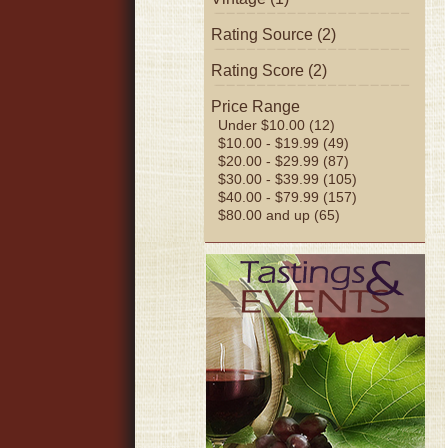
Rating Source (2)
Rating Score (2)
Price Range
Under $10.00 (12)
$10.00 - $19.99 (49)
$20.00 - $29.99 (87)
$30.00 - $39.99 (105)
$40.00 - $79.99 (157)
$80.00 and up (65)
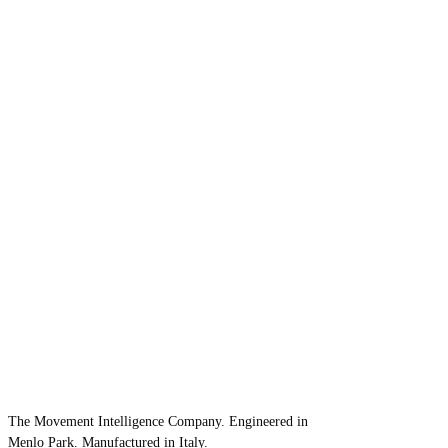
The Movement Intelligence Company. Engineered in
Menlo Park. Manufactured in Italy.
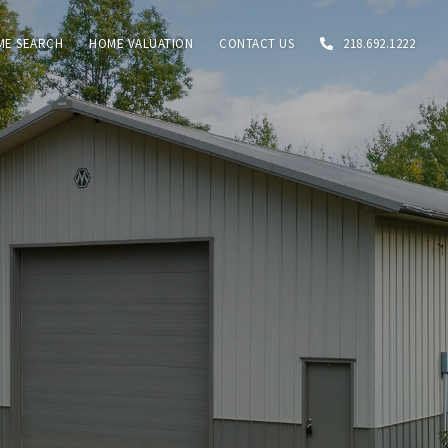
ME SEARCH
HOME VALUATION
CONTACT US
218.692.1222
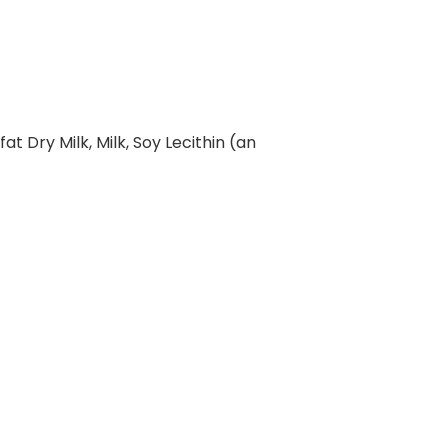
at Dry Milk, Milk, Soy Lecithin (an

-.-.-

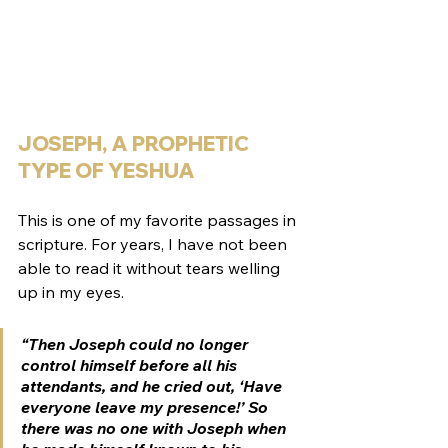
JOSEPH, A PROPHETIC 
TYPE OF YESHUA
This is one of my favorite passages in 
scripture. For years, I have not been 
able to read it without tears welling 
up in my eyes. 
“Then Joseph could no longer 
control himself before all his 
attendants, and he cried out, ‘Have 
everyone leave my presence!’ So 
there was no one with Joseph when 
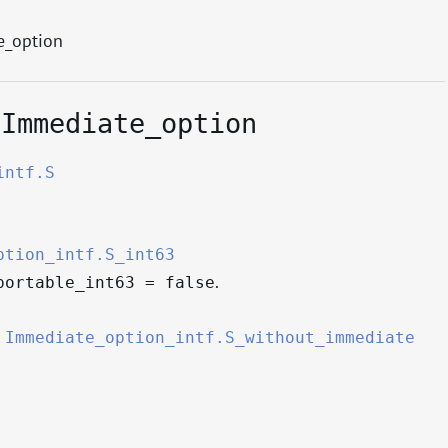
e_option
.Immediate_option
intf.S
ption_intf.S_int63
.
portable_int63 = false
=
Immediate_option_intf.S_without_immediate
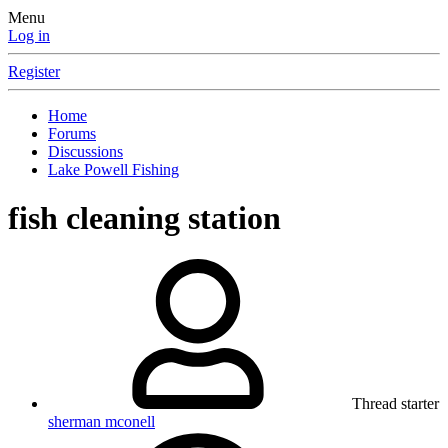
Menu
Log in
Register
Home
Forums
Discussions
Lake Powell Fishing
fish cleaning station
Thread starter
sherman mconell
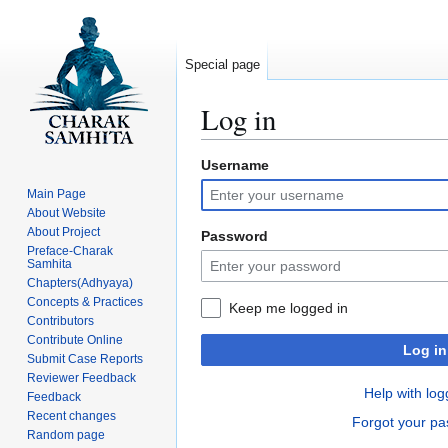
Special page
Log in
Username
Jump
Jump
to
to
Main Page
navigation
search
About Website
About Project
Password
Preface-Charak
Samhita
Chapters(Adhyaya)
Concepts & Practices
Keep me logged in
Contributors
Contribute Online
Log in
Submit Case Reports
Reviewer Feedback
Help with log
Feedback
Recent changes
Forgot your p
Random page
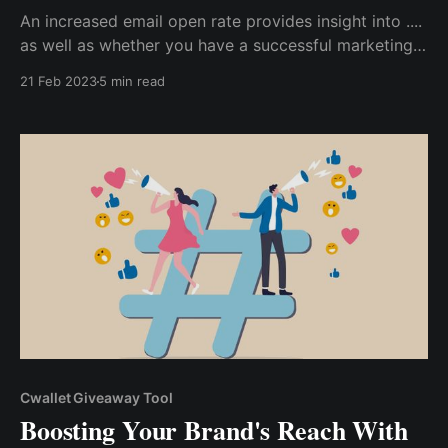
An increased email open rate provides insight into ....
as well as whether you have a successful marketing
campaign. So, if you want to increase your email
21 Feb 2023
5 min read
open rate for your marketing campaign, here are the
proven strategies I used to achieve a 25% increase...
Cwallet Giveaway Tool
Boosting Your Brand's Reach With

-.-.-

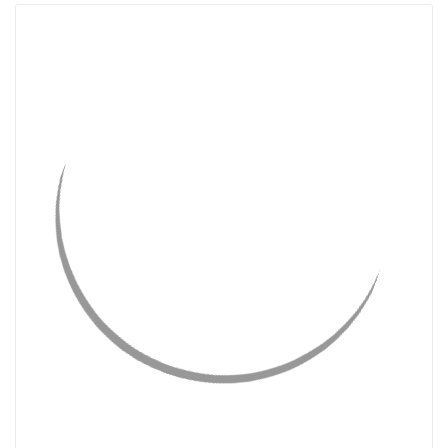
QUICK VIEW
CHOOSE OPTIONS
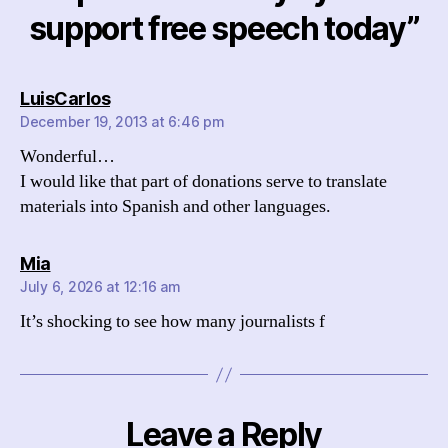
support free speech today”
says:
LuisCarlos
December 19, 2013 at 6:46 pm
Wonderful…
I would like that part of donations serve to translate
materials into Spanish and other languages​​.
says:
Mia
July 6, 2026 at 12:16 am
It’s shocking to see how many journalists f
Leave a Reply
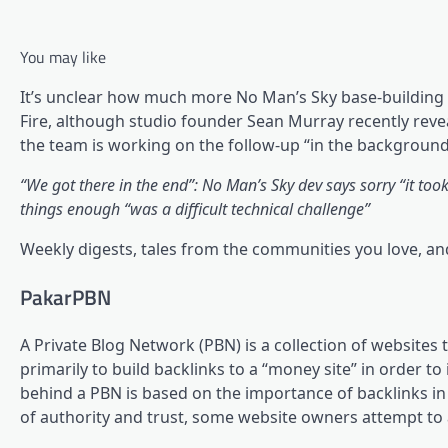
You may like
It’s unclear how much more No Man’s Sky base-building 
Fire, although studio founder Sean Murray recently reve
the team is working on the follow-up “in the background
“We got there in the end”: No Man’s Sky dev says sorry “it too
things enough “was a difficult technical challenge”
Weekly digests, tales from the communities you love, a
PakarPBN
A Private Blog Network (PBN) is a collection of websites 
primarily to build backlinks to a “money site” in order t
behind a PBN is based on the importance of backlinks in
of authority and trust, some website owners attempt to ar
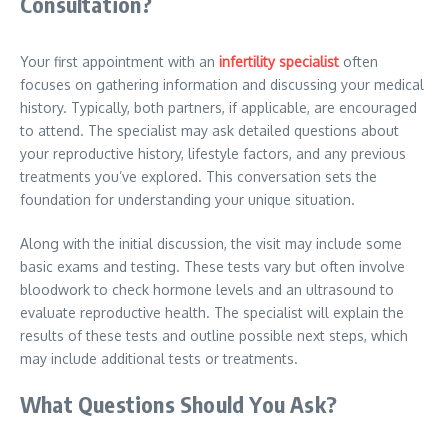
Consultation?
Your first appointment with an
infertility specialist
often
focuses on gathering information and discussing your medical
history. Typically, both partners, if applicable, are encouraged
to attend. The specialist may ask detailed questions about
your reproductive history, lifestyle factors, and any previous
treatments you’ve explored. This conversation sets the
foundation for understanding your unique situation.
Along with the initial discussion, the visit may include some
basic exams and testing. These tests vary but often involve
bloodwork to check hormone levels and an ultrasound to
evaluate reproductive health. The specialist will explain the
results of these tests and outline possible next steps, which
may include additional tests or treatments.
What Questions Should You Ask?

-.-.-

» **REQUIRED WORK**: Turn the part of the records that opens with the line containing "You may like" and closes with the line containing "behind a PBN", both of those lines included, into a numbered list, with blank lines left out.

» **YOUR SOLUTION**:
1. You may like
2. It’s unclear how much more No Man’s Sky base-building 
3. Fire, although studio founder Sean Murray recently reve
4. the team is working on the follow-up “in the background
5. “We got there in the end”: No Man’s Sky dev says sorry “it too
6. things enough “was a difficult technical challenge”
7. Weekly digests, tales from the communities you love, a
8. PakarPBN
9. A Private Blog Network (PBN) is a collection of websites 
10. primarily to build backlinks to a “money site” in order t
11. behind a PBN is based on the importance of backlinks in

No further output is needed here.